Indeed, with the exception of Altuve, their starting lineup looks like it was amassed by some Sabermetric obsessed madman who think batting average is as useless a stat as time of possession for a relief pitcher.
So I'm tweaking his ZiPS line to see how he'd project if he played every game in 2015.
In 162 games, we'd see him hit 37 home runs, 103 runs, 106 runs batted in, 24 steals, and a .238 batting average in 707 plate appearances.
*drools onto laptop*
The .238 average is glaring, but it's hard to take your eyes off of that super-sexy 100+/35+/100+/20+ line. If he put up those numbers last year, he would have finished fifth in the Majors in runs, second in home runs, sixth in runs batted in, and 22nd in steals.
The 707 plate appearances, if we assume 162 games, is about as accurate as you can get. Altuve had 707 in 158 games last year. If he had played in every game, that would have been 725 plate appearances. The number two hitter typically has between 15 to 20 fewer overall plate appearances than the leadoff hitter, so that makes sense.
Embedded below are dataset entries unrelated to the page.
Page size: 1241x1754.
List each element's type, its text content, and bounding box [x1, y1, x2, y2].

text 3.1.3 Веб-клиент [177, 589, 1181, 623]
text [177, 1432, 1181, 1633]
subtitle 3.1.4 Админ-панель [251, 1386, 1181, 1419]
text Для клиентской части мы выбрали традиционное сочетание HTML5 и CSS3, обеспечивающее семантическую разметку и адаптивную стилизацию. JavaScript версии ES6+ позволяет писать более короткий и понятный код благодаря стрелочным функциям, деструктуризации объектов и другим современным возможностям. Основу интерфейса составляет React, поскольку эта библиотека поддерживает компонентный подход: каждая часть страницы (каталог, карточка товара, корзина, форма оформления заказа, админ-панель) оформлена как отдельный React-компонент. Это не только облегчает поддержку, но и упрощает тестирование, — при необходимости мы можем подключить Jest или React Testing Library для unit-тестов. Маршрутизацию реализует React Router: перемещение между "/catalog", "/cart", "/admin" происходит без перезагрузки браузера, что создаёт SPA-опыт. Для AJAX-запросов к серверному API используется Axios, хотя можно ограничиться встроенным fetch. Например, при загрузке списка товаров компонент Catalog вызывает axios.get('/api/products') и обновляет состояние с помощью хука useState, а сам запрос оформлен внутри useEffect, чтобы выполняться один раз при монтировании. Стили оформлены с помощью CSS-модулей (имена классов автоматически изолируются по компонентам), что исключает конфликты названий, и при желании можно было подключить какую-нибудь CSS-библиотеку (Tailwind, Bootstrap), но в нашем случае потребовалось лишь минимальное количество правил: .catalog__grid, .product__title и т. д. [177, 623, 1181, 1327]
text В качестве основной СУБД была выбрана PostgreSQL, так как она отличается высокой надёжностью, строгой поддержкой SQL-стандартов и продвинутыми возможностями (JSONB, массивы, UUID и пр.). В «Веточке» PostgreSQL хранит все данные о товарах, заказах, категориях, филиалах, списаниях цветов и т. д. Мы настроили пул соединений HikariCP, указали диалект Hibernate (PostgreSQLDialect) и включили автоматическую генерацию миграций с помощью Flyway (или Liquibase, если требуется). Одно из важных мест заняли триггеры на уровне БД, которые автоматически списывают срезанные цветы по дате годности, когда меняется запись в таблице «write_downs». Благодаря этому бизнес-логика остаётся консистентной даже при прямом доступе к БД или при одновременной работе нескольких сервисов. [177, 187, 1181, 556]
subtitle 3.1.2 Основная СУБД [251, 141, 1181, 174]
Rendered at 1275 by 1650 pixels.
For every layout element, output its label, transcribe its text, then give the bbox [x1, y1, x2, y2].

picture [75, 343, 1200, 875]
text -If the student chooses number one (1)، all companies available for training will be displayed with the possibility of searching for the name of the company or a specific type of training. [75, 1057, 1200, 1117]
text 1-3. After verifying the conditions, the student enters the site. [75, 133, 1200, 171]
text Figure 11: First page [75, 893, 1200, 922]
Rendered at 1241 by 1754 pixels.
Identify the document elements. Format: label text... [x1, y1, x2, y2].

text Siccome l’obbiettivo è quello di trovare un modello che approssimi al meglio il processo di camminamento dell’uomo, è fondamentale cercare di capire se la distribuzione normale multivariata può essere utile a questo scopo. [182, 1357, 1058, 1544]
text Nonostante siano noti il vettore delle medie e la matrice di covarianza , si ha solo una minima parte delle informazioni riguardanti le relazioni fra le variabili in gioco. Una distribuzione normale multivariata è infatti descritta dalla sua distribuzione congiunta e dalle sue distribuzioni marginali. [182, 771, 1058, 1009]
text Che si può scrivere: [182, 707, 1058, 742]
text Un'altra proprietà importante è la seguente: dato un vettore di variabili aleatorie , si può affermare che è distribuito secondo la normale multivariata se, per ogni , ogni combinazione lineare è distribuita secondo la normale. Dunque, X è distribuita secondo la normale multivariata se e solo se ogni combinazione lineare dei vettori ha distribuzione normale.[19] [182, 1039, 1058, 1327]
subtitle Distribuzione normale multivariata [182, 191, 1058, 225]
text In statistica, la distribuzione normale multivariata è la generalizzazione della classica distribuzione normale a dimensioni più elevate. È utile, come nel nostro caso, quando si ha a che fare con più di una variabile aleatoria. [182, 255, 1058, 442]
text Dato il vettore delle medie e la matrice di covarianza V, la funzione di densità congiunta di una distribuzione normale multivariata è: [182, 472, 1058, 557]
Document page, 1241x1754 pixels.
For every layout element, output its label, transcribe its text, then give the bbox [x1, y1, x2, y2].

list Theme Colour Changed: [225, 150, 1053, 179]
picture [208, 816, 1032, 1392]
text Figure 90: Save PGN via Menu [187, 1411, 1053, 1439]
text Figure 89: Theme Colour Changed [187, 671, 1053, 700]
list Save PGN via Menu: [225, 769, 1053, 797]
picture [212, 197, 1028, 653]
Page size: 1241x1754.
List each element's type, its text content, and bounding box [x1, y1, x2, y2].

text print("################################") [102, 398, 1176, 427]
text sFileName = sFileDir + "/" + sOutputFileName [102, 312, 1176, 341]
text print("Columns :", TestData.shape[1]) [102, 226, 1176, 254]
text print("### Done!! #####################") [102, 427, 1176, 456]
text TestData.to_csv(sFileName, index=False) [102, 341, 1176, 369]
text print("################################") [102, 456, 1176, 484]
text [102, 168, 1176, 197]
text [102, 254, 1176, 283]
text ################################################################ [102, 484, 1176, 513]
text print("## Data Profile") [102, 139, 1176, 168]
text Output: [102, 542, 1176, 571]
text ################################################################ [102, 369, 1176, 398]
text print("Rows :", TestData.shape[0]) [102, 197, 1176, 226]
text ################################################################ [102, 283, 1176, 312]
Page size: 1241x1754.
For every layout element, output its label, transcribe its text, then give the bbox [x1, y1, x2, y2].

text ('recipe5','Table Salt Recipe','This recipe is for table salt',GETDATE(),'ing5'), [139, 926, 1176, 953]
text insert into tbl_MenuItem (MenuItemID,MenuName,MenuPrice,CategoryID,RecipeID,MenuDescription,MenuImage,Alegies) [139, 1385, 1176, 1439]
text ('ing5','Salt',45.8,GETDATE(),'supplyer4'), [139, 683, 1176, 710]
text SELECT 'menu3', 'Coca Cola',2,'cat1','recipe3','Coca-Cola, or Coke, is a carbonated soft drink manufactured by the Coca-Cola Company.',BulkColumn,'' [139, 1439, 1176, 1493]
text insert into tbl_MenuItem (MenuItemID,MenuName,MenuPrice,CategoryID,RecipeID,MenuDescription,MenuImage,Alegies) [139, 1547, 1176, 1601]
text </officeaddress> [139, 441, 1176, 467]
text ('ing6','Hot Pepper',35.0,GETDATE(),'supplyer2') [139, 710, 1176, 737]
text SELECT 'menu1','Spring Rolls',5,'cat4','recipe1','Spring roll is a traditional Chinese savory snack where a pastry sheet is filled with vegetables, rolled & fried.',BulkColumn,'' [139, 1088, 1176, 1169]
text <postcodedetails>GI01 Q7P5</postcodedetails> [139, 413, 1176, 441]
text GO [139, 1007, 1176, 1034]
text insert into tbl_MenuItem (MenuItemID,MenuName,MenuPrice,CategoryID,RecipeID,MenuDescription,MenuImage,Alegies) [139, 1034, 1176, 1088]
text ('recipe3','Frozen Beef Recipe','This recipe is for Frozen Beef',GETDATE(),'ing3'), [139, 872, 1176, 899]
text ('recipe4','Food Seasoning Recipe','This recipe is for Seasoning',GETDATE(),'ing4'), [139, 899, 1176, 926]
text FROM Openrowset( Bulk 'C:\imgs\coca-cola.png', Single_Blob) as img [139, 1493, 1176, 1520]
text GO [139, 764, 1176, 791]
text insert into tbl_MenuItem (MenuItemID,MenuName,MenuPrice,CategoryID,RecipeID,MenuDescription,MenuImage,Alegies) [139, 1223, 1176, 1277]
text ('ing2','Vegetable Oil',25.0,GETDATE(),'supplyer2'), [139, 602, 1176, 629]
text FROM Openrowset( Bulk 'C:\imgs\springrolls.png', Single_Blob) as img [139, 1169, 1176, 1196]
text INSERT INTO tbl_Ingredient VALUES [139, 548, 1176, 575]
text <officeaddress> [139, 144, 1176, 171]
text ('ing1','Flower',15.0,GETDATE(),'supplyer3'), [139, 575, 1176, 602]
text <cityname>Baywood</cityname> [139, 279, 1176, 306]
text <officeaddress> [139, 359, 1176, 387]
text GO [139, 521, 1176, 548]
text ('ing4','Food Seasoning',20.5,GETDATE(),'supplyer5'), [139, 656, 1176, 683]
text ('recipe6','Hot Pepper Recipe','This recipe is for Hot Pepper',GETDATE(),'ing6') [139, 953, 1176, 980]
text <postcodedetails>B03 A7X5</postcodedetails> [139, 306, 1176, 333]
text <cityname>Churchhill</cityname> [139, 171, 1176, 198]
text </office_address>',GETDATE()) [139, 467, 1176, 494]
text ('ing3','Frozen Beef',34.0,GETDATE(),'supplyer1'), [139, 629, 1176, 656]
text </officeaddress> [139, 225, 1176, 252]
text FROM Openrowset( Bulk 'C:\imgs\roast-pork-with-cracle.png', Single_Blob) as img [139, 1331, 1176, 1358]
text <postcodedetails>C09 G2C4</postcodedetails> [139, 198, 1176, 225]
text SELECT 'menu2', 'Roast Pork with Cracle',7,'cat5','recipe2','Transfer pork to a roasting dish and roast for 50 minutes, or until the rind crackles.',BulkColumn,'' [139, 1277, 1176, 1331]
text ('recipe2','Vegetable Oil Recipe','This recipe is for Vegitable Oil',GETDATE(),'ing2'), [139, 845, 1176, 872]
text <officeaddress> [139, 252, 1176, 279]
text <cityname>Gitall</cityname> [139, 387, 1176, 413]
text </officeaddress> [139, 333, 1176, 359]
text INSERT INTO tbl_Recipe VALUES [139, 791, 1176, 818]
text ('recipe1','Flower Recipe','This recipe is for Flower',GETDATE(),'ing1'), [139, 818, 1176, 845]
However, the Astros look even better than last year, so that number could even increase. For my own projections, he likely won't play all 162 games next year (only four hitters did that last year), so we'll knock that number down and adjust his overall plate appearances by giving him some games off. It's not unrealistic to think he can play 148 games, which would have tied him at 24th among outfielders last year, a pretty modest total.
Since he's batting in the two-spot this year, I think 106 runs batted in is a bit optimistic, but his runs scored should increase. I also think he'll improve in average once his BABIP inches close to his minor league career norm.
In 148 games, he could realistically manage to put up 101 runs, 32 home runs, 88 runs batted in, and 21 stolen bases while hitting .256.
Even with some disagreement on how many plate appearances he will actually get, I can't stop fawning over the guy. The ceiling is too high.
If you're yet to draft, target him. If you were lucky enough to already score him on one of your teams, you should be confident. If you haven't, he's someone you should be exploring in trade talks.